Each line of the records below that contains "area" needs to be copied.
── Data records ──
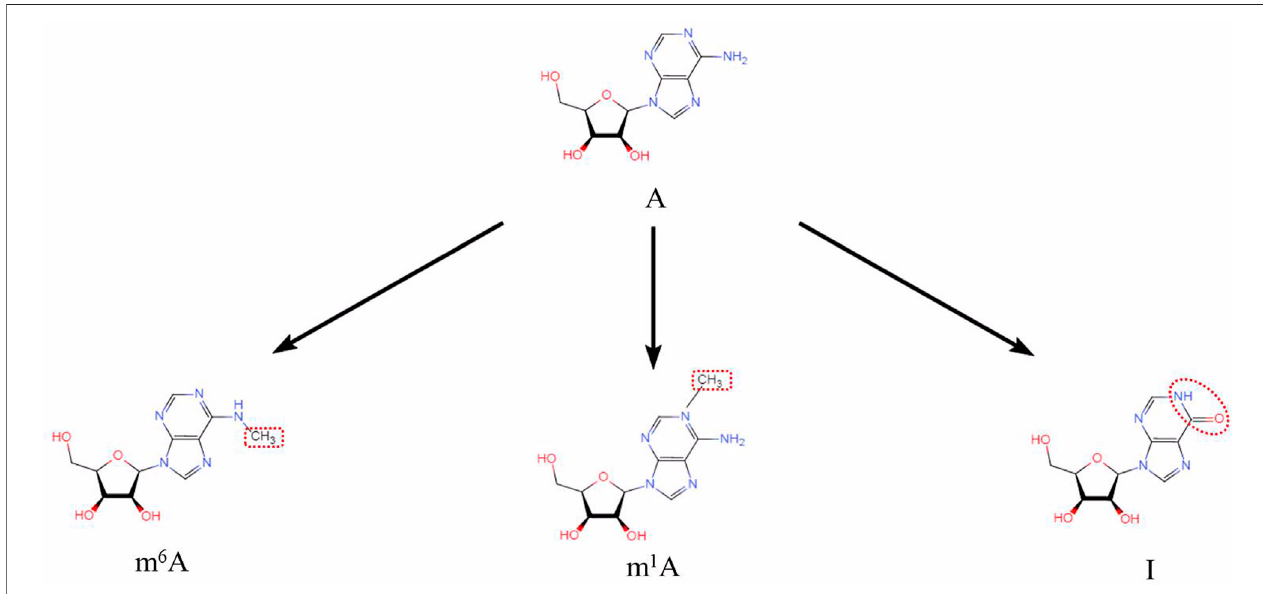
FIGURE 1 | Three adenine-associated RNA modi fi cations (N 6 -methyladenosine (m 6 A), N 1 -methyladenosine (m 1 A) and Adenosine to Inosine (A to I)). Chemical structures of three adenine-associated RNA modi fi cations are shown.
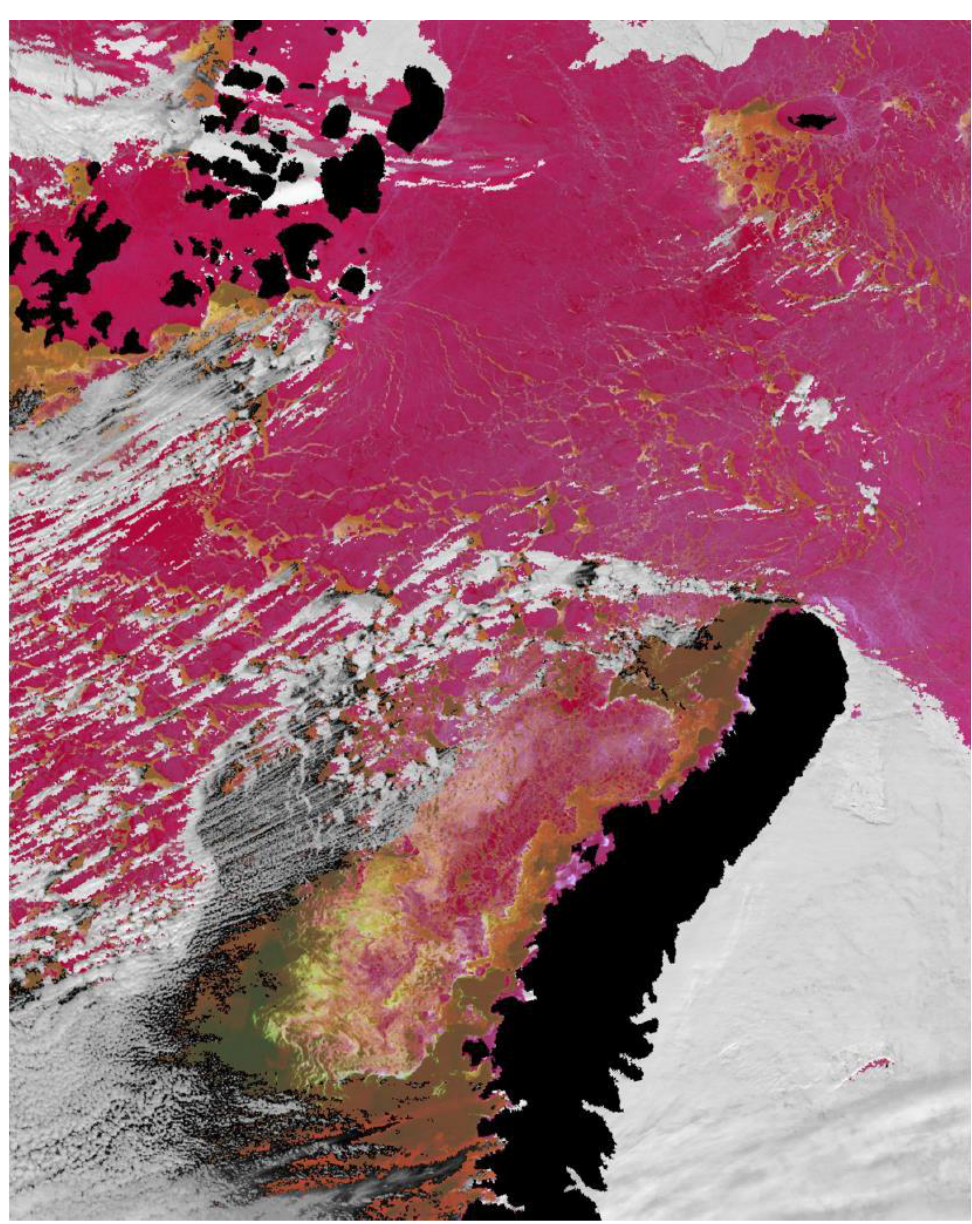
Figure 2. Sea ice classification result based on SLSTR data collected on 4 May 2019 over the area of Franz Joseph Islands to Novaja Semlja. Refer to Table 2 for colour legend.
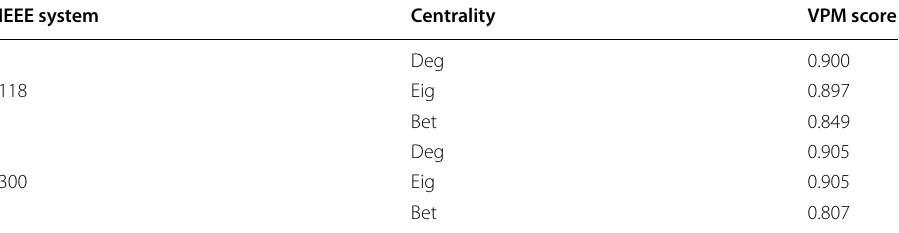
Table 4 Comparison of VPM scores using PTM centralities under IMCE malicious attack IEEE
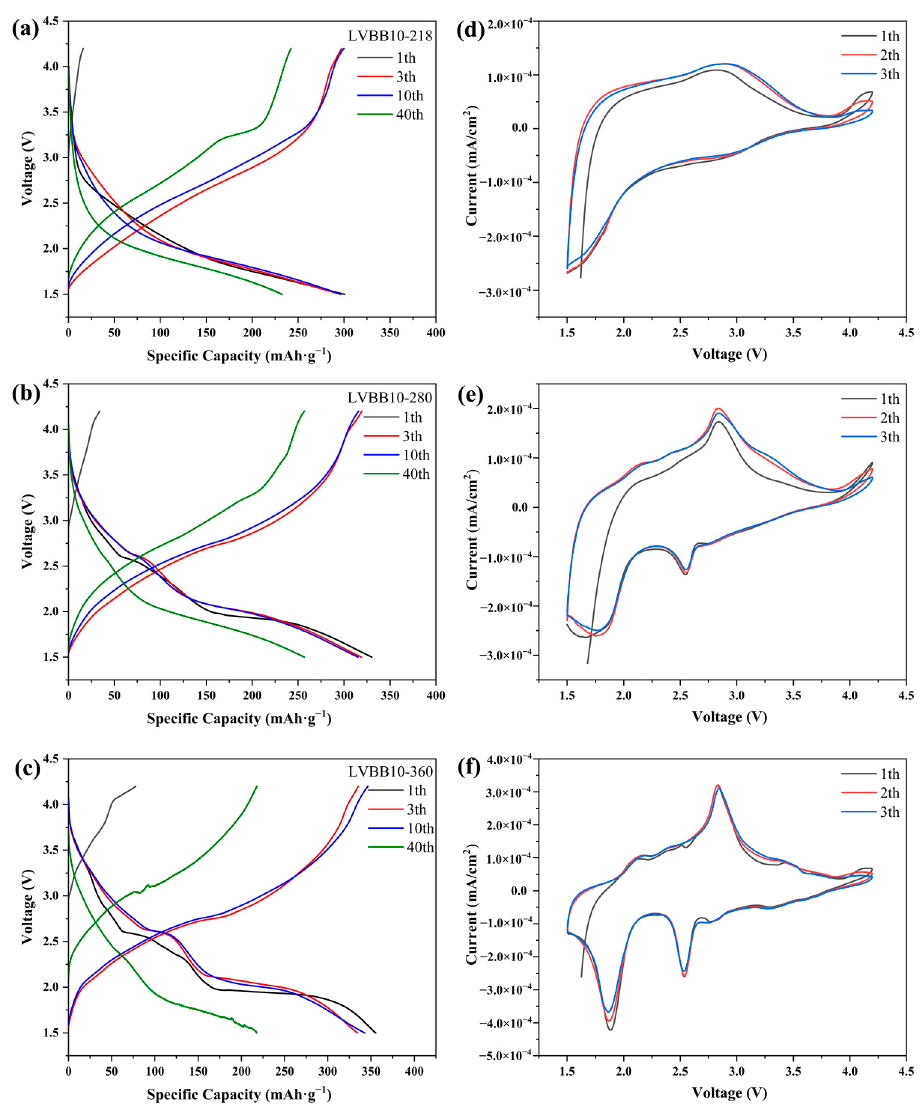
Figure 7. Charge and discharge curves at 50 mA · g − 1 of ( a ) LVBB-218, ( b ) LVBB-280 and ( c ) LVBB-360 in the voltage range of 1.5–4.2 V; CV curves of ( d ) LVBB-218, ( e ) LVBB-280 and ( f ) LVBB-360 in the potential window of 1.5 V–4.2 V with a scanning rate of 0.2 mV · s − 1 . Figures 8a,b show the charge/discharge cycle performance of the LVBB10-218, LVBB10-280, and LVBB10-360 samples at 50 mA·g − 1 and the rate capability at different current densities (at different rates from 50 to 1000 mA·g − 1 ), respectively. The results in Figure 8a show that LVBB10-360 has the highest initial specific capacity of 355.2 mAh·g − 1 compared to the other samples, which is related to the irreversible phase generated in the glass matrix [42]. The irreversible phase (LiV 2 O 5 ) provides additional capacity in the initial few cycles, hence the initial capacity is high, and a clear voltage plateau appears in the discharge curve (see Figure 7c); however, as the intercalation/de-intercalation process of lithium ions proceeds, the crystal structure of LiV 2 O 5 is disrupted, the discharge voltage plateau gradually disappears (see Figure 7c), and the capacity also decreases rapidly in the first three cycles. The discharge capacity of LVBB10-360 decays too fast, indicating its poor charge/discharge cycle stability, which is due to the higher crystallinity of LVBB10- 360 compared to LVBB10, LVBB10-218 and LVBB10-280. The higher crystallinity means that LVBB10-360 is not as structurally loose as the other samples and is more affected by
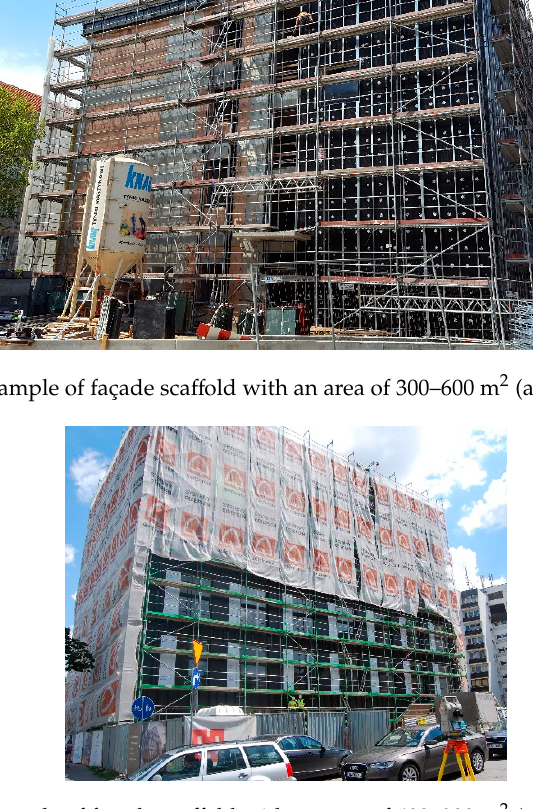
Figure 8. Example of façade scaffold with an area of 600-900 m 2 (authors’ archive).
───
**Result of the task**
Figure 2. Sea ice classification result based on SLSTR data collected on 4 May 2019 over the area of Franz Joseph Islands to Novaja Semlja. Refer to Table 2 for colour legend.
Figure 8. Example of façade scaffold with an area of 600-900 m 2 (authors’ archive).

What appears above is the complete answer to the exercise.